Trial lecture
June 17th, 11:15 AM, Auditorium 2, Chemistry building
Trial lecture title:
"Analysis of Food Products Using 2D-LC"
Conferral summary
Ulike prøveopparbeidelsesteknikker og kolonneformater for miniatyrisert væskekromatografi har blitt utviklet og benyttet for å studere proteiner i ulike biologiske modeller; fra mer tradisjonelle todimensjonale cellekulturer og biopsier, til nyere og mer avanserte modeller som eksosomer, tredimensjonale cellekulturer, og organoider. Avhandlingen gir et innblikk i hvordan proteinanalyse kan utføres ved små biologiske prøver, og hvordan proteinanalyser kan bidra med viktig kunnskap om enzymatiske prosesser i hjernesvulster, samt muligheter og utfordringer ved bruk av biologiske modeller i klinisk medisin.
Main research findings
A significant challenge in medical diagnostics is the development of simple but efficient tools for the detection/quantification of several biomarkers simultaneously using non-invasive sampling techniques. In this regard, the analysis of proteins (proteomics) is essential for understanding cellular processes and biomarker discovery. However, proteins vary greatly in terms of concentration levels and chemical properties in biological materials. Further, low sample sizes of modern biological models (e.g., patient-derived cell cultures, exosomes, and organoids) remain a big analytical challenge. The present work has focused on the brain cancer glioblastoma, which is in great need of increased knowledge and non-invasive sampling techniques. In addition, human organoids, which could act as a future in vitro model for disease modeling and personalized medicine, have been investigated.

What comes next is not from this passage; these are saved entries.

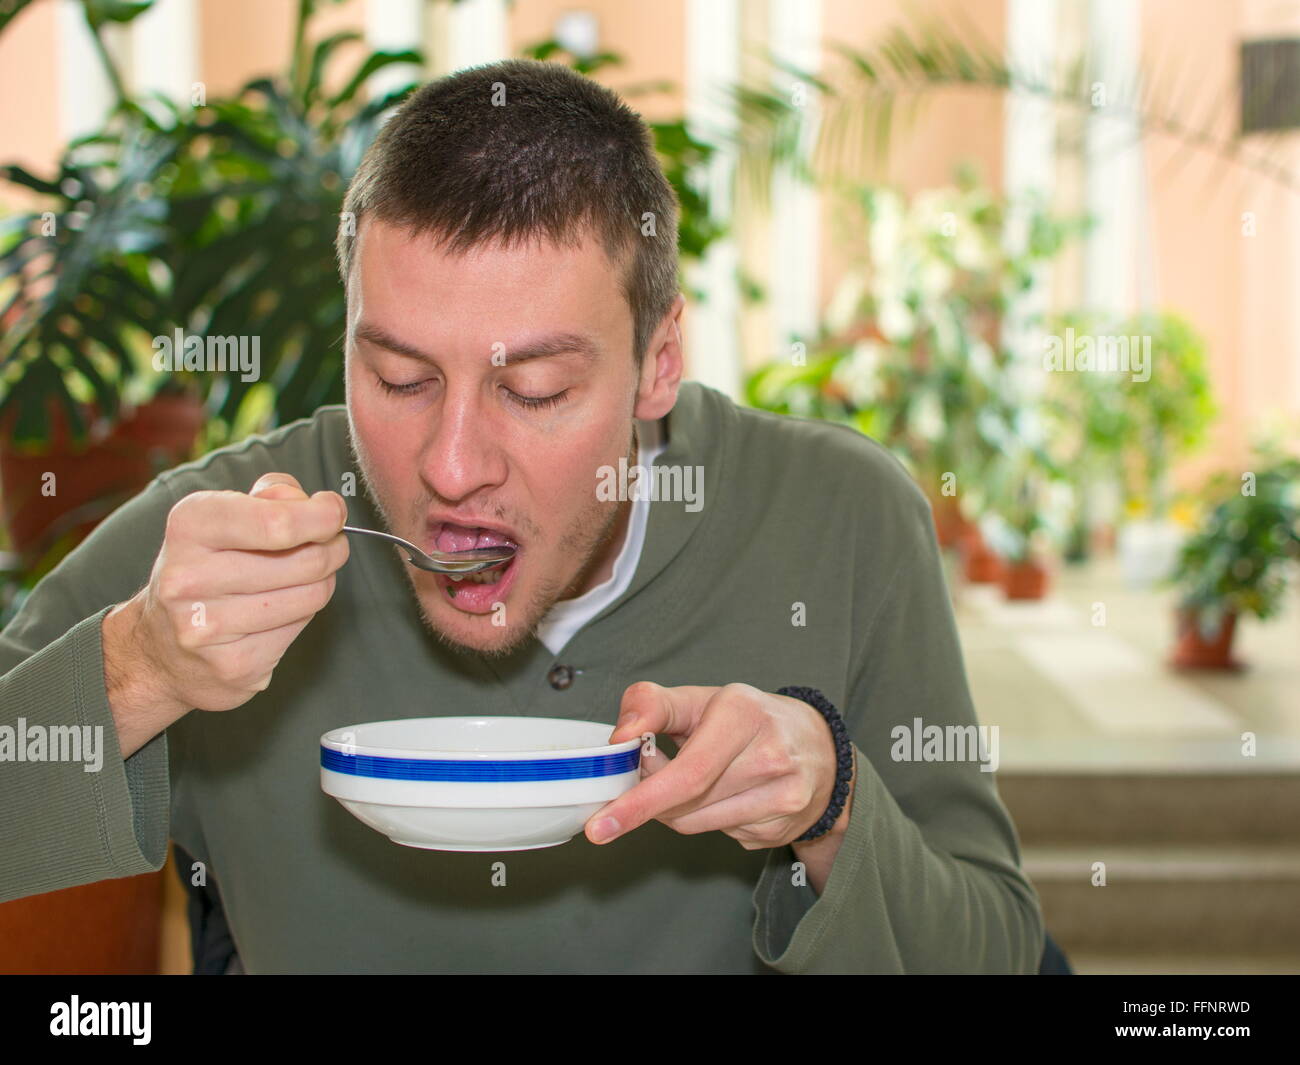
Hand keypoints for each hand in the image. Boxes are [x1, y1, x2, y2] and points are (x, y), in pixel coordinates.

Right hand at [109, 472, 348, 715]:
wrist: (157, 650)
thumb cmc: (203, 569)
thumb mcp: (223, 515)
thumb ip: (272, 495)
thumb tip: (313, 502)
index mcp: (191, 526)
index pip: (278, 521)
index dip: (322, 516)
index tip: (331, 512)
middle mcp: (190, 577)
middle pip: (307, 560)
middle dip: (331, 549)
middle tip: (328, 545)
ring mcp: (208, 627)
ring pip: (312, 595)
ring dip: (321, 582)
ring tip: (301, 578)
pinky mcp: (232, 665)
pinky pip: (299, 629)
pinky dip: (301, 616)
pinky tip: (278, 611)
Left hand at [584, 681, 838, 848]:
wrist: (820, 749)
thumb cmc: (750, 719)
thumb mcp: (701, 698)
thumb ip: (652, 705)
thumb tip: (620, 737)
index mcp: (744, 715)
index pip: (687, 772)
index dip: (640, 801)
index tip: (602, 822)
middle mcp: (771, 758)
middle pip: (685, 803)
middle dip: (650, 799)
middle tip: (642, 781)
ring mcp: (781, 799)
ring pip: (696, 824)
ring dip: (674, 808)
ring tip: (690, 778)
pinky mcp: (780, 830)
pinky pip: (718, 834)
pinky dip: (703, 817)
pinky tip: (719, 793)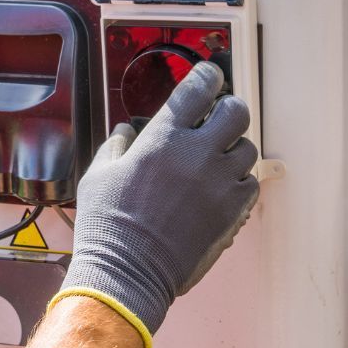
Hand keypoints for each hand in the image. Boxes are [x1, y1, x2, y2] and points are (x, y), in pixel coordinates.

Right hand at [62, 61, 258, 337]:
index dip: (206, 75)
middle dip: (227, 109)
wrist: (127, 271)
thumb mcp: (98, 175)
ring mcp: (220, 183)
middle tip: (216, 117)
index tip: (207, 75)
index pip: (198, 88)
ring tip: (215, 159)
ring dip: (233, 148)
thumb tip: (127, 132)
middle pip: (236, 111)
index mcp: (162, 139)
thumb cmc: (107, 224)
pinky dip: (239, 181)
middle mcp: (197, 154)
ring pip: (247, 148)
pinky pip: (250, 184)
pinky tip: (219, 188)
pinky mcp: (232, 211)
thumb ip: (116, 146)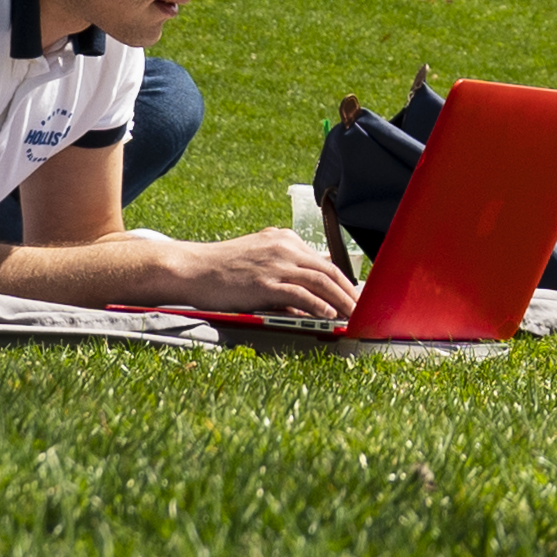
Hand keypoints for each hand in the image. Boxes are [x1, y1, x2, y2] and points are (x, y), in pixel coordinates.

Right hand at [158, 226, 356, 323]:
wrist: (193, 268)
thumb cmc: (223, 268)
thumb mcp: (259, 259)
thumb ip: (284, 273)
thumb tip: (308, 298)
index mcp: (284, 240)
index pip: (323, 261)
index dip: (343, 281)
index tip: (354, 297)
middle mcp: (284, 248)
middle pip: (328, 271)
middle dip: (349, 292)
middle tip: (362, 310)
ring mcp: (275, 264)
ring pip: (320, 282)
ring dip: (341, 301)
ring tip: (353, 317)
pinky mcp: (265, 282)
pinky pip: (301, 294)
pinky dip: (319, 305)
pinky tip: (329, 316)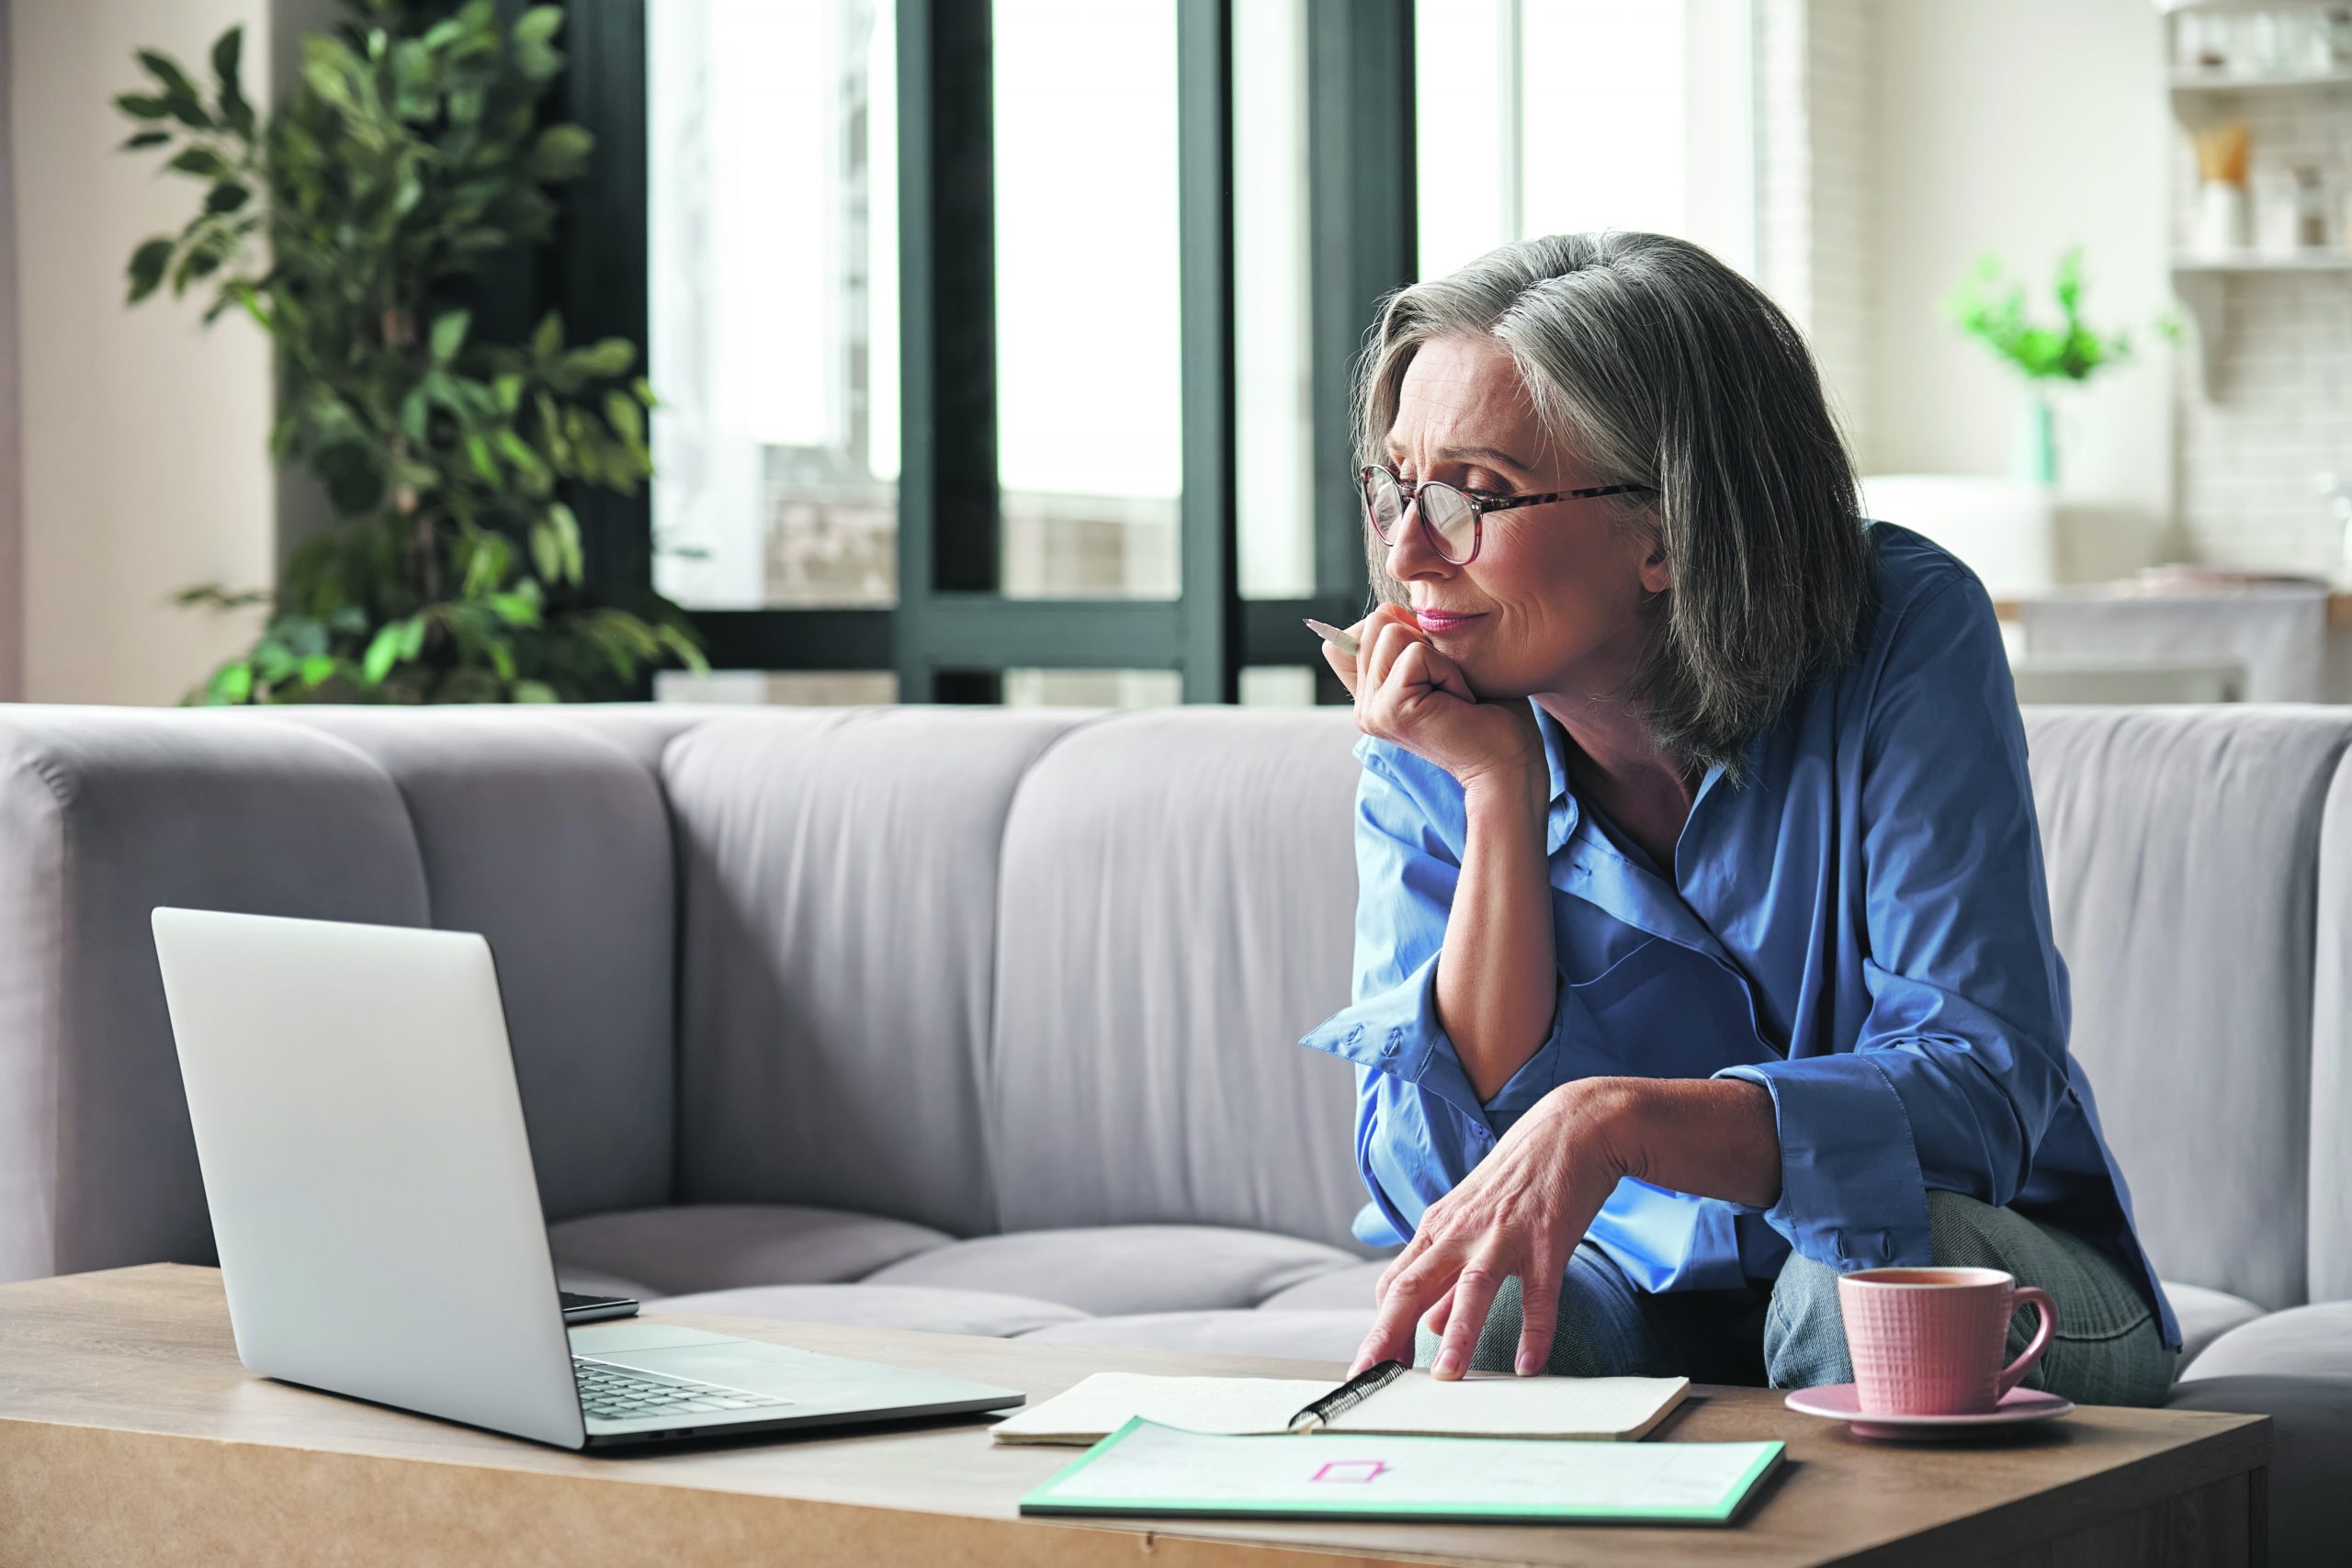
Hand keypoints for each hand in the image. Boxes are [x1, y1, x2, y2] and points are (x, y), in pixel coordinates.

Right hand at [1321, 605, 1542, 794]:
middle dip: (1422, 639)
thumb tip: (1392, 610)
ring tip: (1453, 692)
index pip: (1350, 636)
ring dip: (1438, 655)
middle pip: (1375, 622)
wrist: (1508, 764)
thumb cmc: (1488, 714)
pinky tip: (1460, 702)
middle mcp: (1363, 706)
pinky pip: (1416, 653)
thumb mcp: (1441, 666)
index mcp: (1370, 697)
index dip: (1395, 629)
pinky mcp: (1390, 709)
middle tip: (1448, 682)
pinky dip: (1448, 670)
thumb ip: (1407, 642)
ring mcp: (1371, 710)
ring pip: (1391, 631)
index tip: (1432, 668)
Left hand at [1349, 1080, 1634, 1378]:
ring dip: (1457, 1334)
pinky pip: (1539, 1293)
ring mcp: (1504, 1235)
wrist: (1570, 1129)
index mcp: (1438, 1229)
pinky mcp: (1547, 1240)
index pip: (1395, 1284)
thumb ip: (1447, 1276)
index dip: (1381, 1329)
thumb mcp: (1471, 1222)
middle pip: (1412, 1286)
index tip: (1372, 1368)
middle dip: (1388, 1335)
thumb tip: (1427, 1324)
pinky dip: (1535, 1331)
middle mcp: (1461, 1232)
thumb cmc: (1517, 1180)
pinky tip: (1528, 1366)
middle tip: (1372, 1378)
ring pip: (1471, 1288)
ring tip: (1446, 1377)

We have used high-resolution mass spectrometry for protein identification, exploring a selection of miniaturized liquid chromatography formats (for separation) and sample preparation techniques. By implementing these techniques, we have been able to study exosomes, 2D/3D cell cultures, and organoids, identifying over 6300 proteins in a single run using less than 5 µg of protein. The work has provided important insight into the possibilities and challenges of several novel models. It represents a development toward deeper proteomic profiling focusing on maintaining a high protein yield and time efficiency.